Minta Mahfud MD Mundur, ICW Dinilai Tak Paham Sistem Pemerintahan - Telusur

Minta Mahfud MD Mundur, ICW Dinilai Tak Paham Sistem Pemerintahan

Anggota Dewan Pakar Seknas Jokowi, Siti Noor Laila

telusur.co.id - Anggota Dewan Pakar Seknas Jokowi, Siti Noor Laila membenarkan pernyataan Menko Polhukam Mahfud MD yang mempertanyakan kapasitas Indonesia Corruption Watch (ICW).

Sebelumnya, ICW menyebut Mahfud MD lebih baik mengundurkan diri dari Menkopolhukam jika dalam 100 hari pemerintah tidak menerbitkan Peraturan Pemerintah Pengganti Undang-undang (PERPPU) untuk membatalkan UU KPK yang baru.

"ICW itu siapa ..? Jawab Mahfud MD Menko Polhukam menanggapi ultimatum ICW itu. Ya ... benar kata Pak Mahfud MD. ICW itu siapa? ICW bukan lembaga negara yang punya hak dan kewenangan untuk menyuruh mundur seorang menteri," kata Siti Noor Laila di Jakarta, Kamis (31/10/19).

Menurut Siti Noor Laila, meminta mundur menteri adalah cermin bahwa ICW tak paham soal sistem pemerintahan di Indonesia.

Dia menegaskan, seorang Menteri itu diangkat dan diberhentikan oleh Presiden yang dipilih oleh rakyat, melalui pemilu yang sah, bukan oleh kelompok masyarakat sipil seperti ICW.

"Lantas apa ada yang salah dengan Presiden Jokowi tidak mengeluarkan Perppu KPK sehingga ICW harus pake cara mengultimatum Menkopolhukam Mahfud MD ? Apa ICW lupa atau sengaja mengabaikan Konvensi PBB Anti Korupsi 2003 yang telah diratifikasi melalui UU No. 7 Tahun 2006?" ujarnya mempertanyakan.

Didalam konvensi itu, kata dia, tidak ada satupun pasal yang melarang negara untuk merevisi undang-undang atau peraturan terkait badan anti korupsi yang ada.
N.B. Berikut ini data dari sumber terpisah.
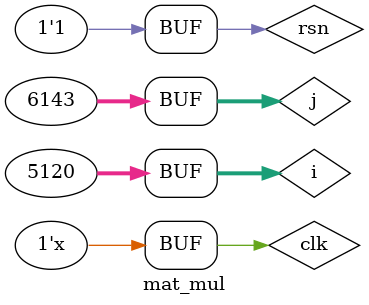
<source format=v>
module mat_mul;

reg clk;
reg rsn;

reg [127:0] memory [25'hFFFF:0];
reg tmp_mem_data_ready;
reg [127:0] tmp_mem_data;
reg [19:0] tmp_mem_addr;

wire mem_data_ready;
wire [127:0] mem_data;
wire [19:0] mem_addr;
wire mem_read;
wire [19:0] mem_read_addr;
wire mem_write_enable;
wire [19:0] mem_write_addr;
wire [31:0] mem_write_data;
wire mem_write_byte;

integer i;
integer j;

assign mem_data_ready = tmp_mem_data_ready;
assign mem_data = tmp_mem_data;
assign mem_addr = tmp_mem_addr;

vi_core vi_core(
	.clk_i	(clk),
	.rsn_i	(rsn),
	.mem_data_ready_i (mem_data_ready),
	.mem_data_i	  (mem_data),
	.mem_addr_i	  (mem_addr),
	.mem_read_o	  (mem_read),
	.mem_read_addr_o  (mem_read_addr),
	.mem_write_enable_o	(mem_write_enable),
	.mem_write_byte_o	(mem_write_byte),
	.mem_write_addr_o	(mem_write_addr),
	.mem_write_data_o	(mem_write_data)
);

always begin
	#5 clk = !clk;	
end

initial begin
	rsn = 1'b0;
	clk = 1'b1;
	#20
	tmp_mem_data = 128'b0;
	tmp_mem_addr = 20'b0;
	tmp_mem_data_ready = 1'b0;
	// 1000 8-bit element /  
	
	// 0001001 rs2 rs1 000 00000 1110011 (itlbwrite invented as sfence.vma)
	// 0001001 rs2 rs1 001 00000 1110011 (dtlbwrite invented as sfence.vma)
	//itlbwrite x1,x2
	//0001 0010 0010 0000 1000 0000 0111 0011
	//12208073
	//dtlbwrite x1,x2
	//0001 0010 0010 0000 1001 0000 0111 0011
	//12209073

	// Initialize memory with os at 0x1000	// 0001 0000 0000 |0000 000	
	memory[25'h100] = {32'h00311133, 32'h00F00193, 32'h00108113, 32'h001000B3};
	memory[25'h101] = {32'h00000000, 32'h00000000, 32'h30200073, 32'h12208073};
	// Initialize exc handler at 0x2000	// 0010 0000 0|000 0000
	memory[25'h200] = {32'h00000f33, 32'h01ef9fb3, 32'h00b00f13, 32'h00100f93};
	memory[25'h201] = {32'h004fa623, 32'h003fa423, 32'h002fa223, 32'h001fa023};
	memory[25'h202] = {32'h008fae23, 32'h007fac23, 32'h006faa23, 32'h005fa823};
	memory[25'h203] = {32'h00100113, 32'h342020f3, 32'h02afa223, 32'h029fa023};
	memory[25'h204] = {32'h003112b3, 32'h00400193, 32'h00311233, 32'h00200193};
	memory[25'h205] = {32'h003113b3, 32'h00c00193, 32'h00311333, 32'h00600193};
	memory[25'h206] = {32'h003114b3, 32'h00f00193, 32'h00311433, 32'h00d00193};
	memory[25'h207] = {32'h02608c63, 32'h02508863, 32'h02408463, 32'h02208063};
	memory[25'h208] = {32'h0a0000ef, 32'h08908063, 32'h06808063, 32'h04708063};
	memory[25'h209] = {32'h0aa00f13, 32'h094000ef, 32'h00000f93, 32'h0aa00f13};
	memory[25'h20a] = {32'h00400f93, 32'h0aa00f13, 32'h088000ef, 32'h00200f93};
	memory[25'h20b] = {32'h070000ef, 32'h00600f93, 32'h0aa00f13, 32'h07c000ef};
	memory[25'h20c] = {32'h00311133, 32'h00f00193, 32'h00100113, 32'h341020f3};
	memory[25'h20d] = {32'h00c00f93, 32'h0aa00f13, 32'h12208073, 32'h00208133};
	memory[25'h20e] = {32'h01000193, 32'h00100113, 32'h341020f3, 32'h04c000ef};
	memory[25'h20f] = {32'h0aa00f13, 32'h12209073, 32'h00208133, 32'h00311133};
	memory[25'h210] = {32'h00100113, 32'h341020f3, 32'h028000ef, 32'h00d00f93};
	memory[25'h211] = {32'h12209073, 32'h00208133, 32'h00311133, 32'h01000193};
	memory[25'h212] = {32'h00100513, 32'h004000ef, 32'h00f00f93, 32'h0aa00f13};
	memory[25'h213] = {32'h00452103, 32'h00052083, 32'h00951533, 32'h00b00493};
	memory[25'h214] = {32'h01452303, 32'h01052283, 32'h00c52203, 32'h00852183};
	memory[25'h215] = {32'h02452503, 32'h02052483, 32'h01c52403, 32'h01852383};
	memory[25'h216] = {32'h00000000, 32'h00000000, 32'h00000000, 32'h30200073};
	// Initialize USER CODE at 0x8000 // 1000 0000 0000 |0000 000
	memory[25'h800] = {32'h08000793, 32'h00000193, 32'h00000113, 32'h00000093};
	memory[25'h801] = {32'h00a292b3, 32'h01200513, 32'h00100293, 32'h00000213};
	memory[25'h802] = {32'h00000113, 32'h08f08663, 32'h00629333, 32'h00100313};
	memory[25'h803] = {32'h02f086b3, 32'h00000493, 32'h00000193, 32'h06f10e63};
	memory[25'h804] = {32'h011686b3, 32'h010118b3, 32'h010696b3, 32'h00200813};
	memory[25'h805] = {32'h02f085b3, 32'h04f18663, 32'h0096a023, 32'h006686b3};
	memory[25'h806] = {32'h004585b3, 32'h011585b3, 32'h010198b3, 32'h010595b3};
	memory[25'h807] = {32'h01160633, 32'h010118b3, 32'h01061633, 32'h02f18633};
	memory[25'h808] = {32'h0006a483, 32'h00062403, 32'h0005a383, 32'h00560633};
	memory[25'h809] = {32'h00118193, 32'h0096a023, 32'h00e484b3, 32'h02838733};
	memory[25'h80a] = {32'h00108093, 32'hf89ff0ef, 32'h00110113, 32'hfb9ff0ef};
	memory[25'h80b] = {32'h00000000, 32'h00000000, 32'h00000013, 32'hf79ff0ef};
	//
    for (i = 25'h1000; i<25'h1400; i=i+1) begin
        memory[i] = {32'h00000002, 32'h00000002, 32'h00000002, 32'h00000002};
        j = i+ 25'h400;
        memory[j] = {32'h00000003, 32'h00000003, 32'h00000003, 32'h00000003};
    end
	
	rsn = 1'b1;
end

always @ (posedge clk) begin
	if (mem_read) begin
		/*if (mem_read_addr>=32'h00050000 && mem_read_addr<32'h00090000) tmp_mem_data = 32'h00000003;
		else if (mem_read_addr>=32'h00010000 && mem_read_addrr<32'h0005000) tmp_mem_data = 32'h00000002;
		else*/ tmp_mem_data = memory[mem_read_addr[19:4]];
		tmp_mem_addr = mem_read_addr;
		tmp_mem_data_ready = 1'b1;
	end
	else tmp_mem_data_ready = 1'b0;
	if (mem_write_enable) begin
        if(mem_write_byte) begin
            memory[mem_write_addr[19:4]][mem_write_addr[3:0]*8 +: 8] = mem_write_data[7:0];
        end else begin
            memory[mem_write_addr[19:4]][mem_write_addr[3:2]*32 +: 32] = mem_write_data[31:0];
        end
	end
end

endmodule

</source>
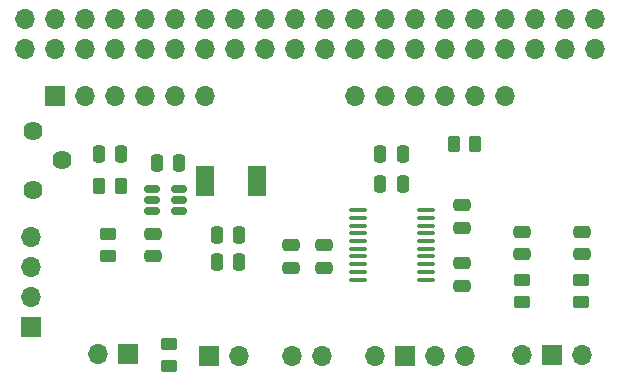
<source format=gts>
%TF.GenerationSoftware,KiCad,Pcbnew,7.0.1*%
%TF.CreationDate,2023-07-06T22:47:11-05:00*%
%TF.ProjectId,squishbox1,73717569-7368-4626-9f78-312e6b696361,rev?*%
%TF.SameCoordinates,Original*%
%TF.FileFunction,Soldermask,Top*%
%TF.FilePolarity,Negative*%
%FSLAX46Y46*%
G04 Gerber Fmt 4.6, Leading zero omitted, Abs format (unit mm)*
G04 Created by KiCad (PCBNEW 7.0.1) date 2023-07-06 22:47:11*
%MOMM*%
%LPD*%
G01*
G04 APERTURE LIST*
G04 Aperture macros list*
%AMRoundRect*
0 Rectangle with rounded corners*
0 $1 Rounding radius*
0 $2 $3 $4 $5 $6 $7 $8 $9 X,Y pos of 4 corners*
0 Add a 4 corners polygon primitive as box body*
4,1,4,$2,$3,$4,$5,$6,$7,$8,$9,$2,$3,0*
0 Add four circle primitives for the rounded corners*
1,1,$1+$1,$2,$3*
1,1,$1+$1,$4,$5*
1,1,$1+$1,$6,$7*
1,1,$1+$1,$8,$9*
0 Add four rect primitives between the rounded corners*
20,1,$1+$1,$2,$3,$4,$5,0*
20,1,$1+$1,$4,$5,$6,$7,0*
20,1,$1+$1,$6,$7,$8,$9,0*
20,1,$1+$1,$8,$9,$2,$3,0*%
G04 Aperture macros list end*
%ADD10R,1.700000X1.700000*%
%ADD11O,1.700000X1.700000*%
%ADD12RoundRect,0.250000X0.250000X0.475000X-0.250000X0.475000X-0.250000X-0.475000X0.250000X-0.475000X0*%
%ADD13RoundRect,0.250000X-0.262500X-0.450000X0.262500X-0.450000X0.262500X0.450000X-0.262500X0.450000X0*%
%ADD14RoundRect,0.250000X-0.250000X-0.475000X0.250000X-0.475000X0.250000X0.475000X-0.250000X0.475000X0*%
%ADD15R,1.600000X2.500000*%
%ADD16RoundRect,0.250000X-0.475000X0.250000X-0.475000X-0.250000X0.475000X-0.250000X0.475000X0.250000X0*%
%ADD17RoundRect,0.250000X0.475000X-0.250000X0.475000X0.250000X-0.475000X0.250000X-0.475000X-0.250000X0*%
%ADD18RoundRect,0.100000X0.637500X0.100000X-0.637500X0.100000X-0.637500X-0.100000X0.637500X-0.100000X0*%
%ADD19RoundRect,0.250000X-0.450000X0.262500X-0.450000X-0.262500X0.450000X-0.262500X0.450000X0.262500X0*%
%ADD20RoundRect,0.150000X-0.512500X-0.150000X0.512500X-0.150000X0.512500X0.150000X-0.512500X0.150000X0*%
%ADD21RoundRect,0.250000X0.450000X-0.262500X0.450000X0.262500X-0.450000X0.262500X-0.450000X-0.262500X0*%
%ADD22C,1.620000*%
G04 APERTURE END LIST*
D10*
%TO.C,U2*%
X91000000Y-56000000D03*
D11*
X93540000Y-56000000D03*
X96080000Y-56000000D03*
X98620000Y-56000000D03*
X101160000Y-56000000D03*
X103700000Y-56000000D03*
X116400000Y-56000000D03*
X118940000Y-56000000D03*
X121480000Y-56000000D03*
X124020000Y-56000000D03*
X126560000Y-56000000D03*
X129100000Y-56000000D03*
%TD*%
D10*
%TO.C,D1*%
X104000000Y-78000000D03*
D11*
X106540000Y-78000000D03*
%TD*%
%TO.C,S1*%
X111069200Y-78000000D03*
X113609200Y-78000000D03*
%TD*%
D12*
%TO.C,C7*%
X120446800Y-60960000D03*
X118546800Y-60960000D03*
%TD*%
D13*
%TO.C,R3*%
X124743200Y-60121800D03*
X126568200Y-60121800D03*
%TD*%
D12*
%TO.C,C3*%
X101534000Y-61722000D03*
X99634000Y-61722000D03*
%TD*%
D14*
%TO.C,C13*%
X94706400Y-60960000D03*
X96606400Y-60960000D03*
%TD*%
D15*
%TO.C,L1*%
X103718000Y-63246000D03*
X108118000Y-63246000D03*
%TD*%
D16*
%TO.C,C4*%
X110947200Y-68661200D03*
X110947200Y-70561200D03*
%TD*%
%TO.C,C1*%
X99303000Y-67668300D03*
X99303000Y-69568300D03*
%TD*%
D11*
%TO.C,J3*%
X118120000Y-78000000D03*
D10*
X120660000Y-78000000D03*
D11*
X123200000Y-78000000D03*
X125740000Y-78000000D03*
%TD*%
D12*
%TO.C,C11*%
X106614000Y-70104000D03*
X104714000Y-70104000D03*
%TD*%
D17*
%TO.C,C10*%
X135610600Y-69403000D03*
X135610600Y-67503000D03*
%TD*%
%TO.C,C9*%
X130556000Y-69403000D03*
X130556000Y-67503000D03*
%TD*%
D13*
%TO.C,R5*%
X94743900Y-63601600D03*
X96568900Y-63601600D03*
%TD*%
D11*
%TO.C,J2*%
X135585200Y-77978000D03*
D10*
X133045200Y-77978000D03*
D11*
X130505200Y-77978000D03*
%TD*%
D18*
%TO.C,U1*%
X122394900Y-71555800D03*
X122394900Y-70905800D03*
X122394900Y-70255800D03*
X122394900Y-69605800D03*
X122394900Y-68955800D03*
X122394900Y-68305800D03*
X122394900Y-67655800D03*
X122394900Y-67005800D03*
X122394900Y-66355800D03*
X122394900Y-65705800D03*
X116669900Y-65705800D03*
X116669900Y-66355800D03*
X116669900Y-67005800D03*
X116669900Y-67655800D03*
X116669900Y-68305800D03*
X116669900Y-68955800D03*
X116669900Y-69605800D03*
X116669900Y-70255800D03*
X116669900Y-70905800D03*
X116669900Y-71555800D03*
%TD*%
D19*
%TO.C,R6*%
X95453200Y-67718300D03*
X95453200Y-69543300D03*
%TD*%
D16*
%TO.C,C6*%
X125476000Y-65257600D03*
X125476000Y-67157600D03*
%TD*%
D17*
%TO.C,C2*%
X113774300Y-70561200D03*
X113774300Y-68661200D03*
%TD*%
D20*
%TO.C,U3*%
X99212400Y-63893900D03*
X99212400Y-64843900D03*
X99212400Y-65793900D03*
X101487400Y-65793900D03*
X101487400Y-64843900D03*
X101487400Y-63893900D03*
%TD*%
D12*
%TO.C,C12*%
X106614000Y-67818000D03*
X104714000Y-67818000D03*
%TD*%
%TO.C,C8*%
X120446800Y-63474600D03*
X118546800Y-63474600D03*
%TD*%
D17*
%TO.C,C5*%
X125476000Y-72095400D03*
X125476000Y-70195400D03*
%TD*%
D10*
%TO.C,J4*%
X97180400Y-77901800D03*
D11*
X94640400Y-77901800D03*
%TD*%
D19*
%TO.C,R2*%
X135559800Y-71592400D03*
X135559800Y-73417400D03*
%TD*%
D21*
%TO.C,R4*%
X100685600Y-78867000D03*
X100685600Y-77042000D03*
%TD*%
D19*
%TO.C,R1*%
X130530600Y-71592400D03*
X130530600Y-73417400D03*
%TD*%
D11*
%TO.C,J1*%
X88440000Y-52070000D03*
X88440000Y-49530000D03*
X90980000Y-52070000D03*
X90980000Y-49530000D03*
X93520000Y-52070000D03*
X93520000Y-49530000D03*
X96060000Y-52070000D03*
X96060000Y-49530000D03*
X98600000Y-52070000D03*
X98600000Y-49530000D03*
X101140000Y-52070000D03*
X101140000Y-49530000D03*
X103680000Y-52070000D03*
X103680000Y-49530000D03*
X106220000Y-52070000D03*
X106220000Y-49530000D03*
X108760000Y-52070000D03*
X108760000Y-49530000D03*
X111300000Y-52070000D03*
X111300000Y-49530000D03*
X113840000Y-52070000D03*
X113840000Y-49530000D03*
X116380000Y-52070000D03*
X116380000Y-49530000D03*
X118920000Y-52070000D03*
X118920000Y-49530000D03*
X121460000Y-52070000D03*
X121460000Y-49530000D03*
X124000000Y-52070000D03*
X124000000Y-49530000D03*
X126540000Y-52070000D03*
X126540000Y-49530000D03*
X129080000Y-52070000D03*
X129080000Y-49530000D03*
X131620000Y-52070000D03*
X131620000Y-49530000D03*
X134160000Y-52070000D03*
X134160000Y-49530000D03*
X136700000Y-52070000D03*
X136700000Y-49530000D03*
%TD*%
%TO.C,J5*%
X89001600Y-67995800D03*
X89001600Y-70535800D03*
X89001600Y-73075800D03*
D10*
X89001600Y-75615800D03*
%TD*%
D22*
%TO.C,RV1*%
X89099000Y-63968000D03*
X91599000Y-61468000D03*
X89099000Y-58968000D03*
%TD*%
M02*

</source>
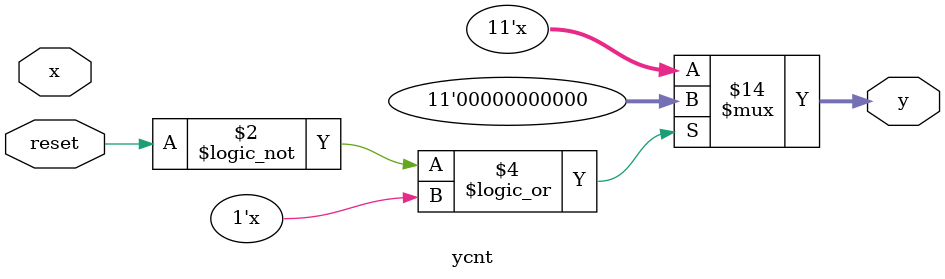
<source format=v>
module ycnt
(
    input x, // Looking for x position to change to change y position
    input reset, // 0 = reset, 1 = no reset
    output reg [10:0] y // Y is value from 0 to 1919 (1920 pixels)
);

parameter Y_MAX = 1080;

initial y = 0;

// Whenever X changes, may need to update Y as well
always @(x or reset) begin
    if (!reset || y == Y_MAX - 1)
        y <= 0;
    else begin
		  // X changed to 0, increment Y
        if (x == 0 && y < Y_MAX - 1) y <= y + 1;
		  // X did not change to 0, keep y value
		  else y <= y;
    end
end

endmodule
</source>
Bahkan di Konvensi PBB yang telah diratifikasi melalui UU No. 7 tahun 2006 itu mewajibkan negara secara periodik mengevaluasi peraturan dan upaya administrasi badan anti korupsi.

Pasal 5 ayat 3 Konvensi PBB Anti Korupsi yang berbunyi; "Negara Pihak (negara pengesah konvensi) wajib mengupayakan untuk mengevaluasi instrumen- instrumen hukum dan upaya-upaya administratif yang terkait secara berkala agar memadai untuk mencegah dan memberantas korupsi”.

"Pasal 5 ayat 3 ini dengan sangat jelas, bahkan tegas mewajibkan negara yakni pemerintah dan parlemen mengevaluasi instrumen hukum yakni undang-undang atau peraturan badan anti korupsi seperti KPK secara periodik," terang Komisioner Komnas HAM tahun 2012-2017 itu.

Dia mengatakan, dengan merujuk pada pasal 5 ayat 3 Konvensi PBB Anti Korupsi ini, berarti tidak ada yang keliru apalagi salah dengan DPR RI dan Pemerintah Indonesia merevisi UU No.30 Tahun 2002 tentang KPK. Apalagi, perubahan yang dilakukan tidak mengurangi tugas dan kewenangan KPK, yang artinya tidak ada pelemahan terhadap KPK.

Bahwa KPK dalam menjalankan tugasnya perlu dilakukan pengawasan adalah merupakan sebuah keniscayaan dalam sistem pemerintahan yang demokratis.

"Tidak ada yang salah dari pemerintah dan DPR merevisi UU KPK. Kalau ada pihak-pihak yang tidak puas dengan revisi tersebut, maka bisa menempuh jalan Judicial review atau buat usulan legislatif review," terangnya.

Dikatakannya, saat ini, mahasiswa sedang melakukan upaya Judicial review di Mahkamah Konstitusi (MK), sudah seharusnya pemerintah menghormati proses hukum yang sedang berjalan.

"Kecuali jika ICW dan para aktifis anti korupsi lainnya sengaja mengabaikan Konvensi PBB Anti Korupsi ini," pungkasnya. [Fhr].